Sans réseau adéquat, vous n’avez pas accès au 3/4 des emplois qui sont vacants, surtout pour des métiers liés à la culture comme moi. Du coup, vous postulez aux rares offres qui se présentent mais lorsque l’on ne manquera pas de vous demander vos références, elles seront uniquement françaises. Et comme la plupart des emplois demandent un niveau d’anglais équivalent à « parfaitement bilingue » vous risquez également de rencontrer des difficultés de ce côté-là!
Rassurez-vous si vous voulez un petit job, que ce soit dans la vente, la restauration ou les centres d’appel, vous n’aurez pas trop de mal à trouver en principe.
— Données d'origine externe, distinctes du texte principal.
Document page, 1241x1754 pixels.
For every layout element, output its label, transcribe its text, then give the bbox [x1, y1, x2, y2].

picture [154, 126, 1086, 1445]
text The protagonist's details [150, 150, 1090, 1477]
– Liées à l’emploi, ce sont les vacances! Dites adieu aux 5 semaines de congés payés, au Canada ce sont 2 semaines, bien que cela soit négociable. Avec un peu de chance vous atteindrez les 4 mais plus vraisemblablement les 3, en sachant qu’avec l’ancienneté vous gagnerez une semaine de plus. C’est sûr, ce n’est pas beaucoup mais au moins les heures supplémentaires sont plus rares qu’en France et sortir à 17h du travail, vous laisse beaucoup de temps pour faire des activités dans la semaine…

J’oublie certainement d’autres choses, bien que ce petit inventaire me paraisse déjà bien long! Heureusement tous ces inconvénients ne restent pas en tête à longueur de temps, sinon il serait vraiment difficile de rester ici!
Au quotidien, on a des petits malheurs, des grands bonheurs comme on en aurait dans n’importe quel autre endroit et Montréal, quelle que soit la saison, est une ville trop agréable à vivre pour s’en priver.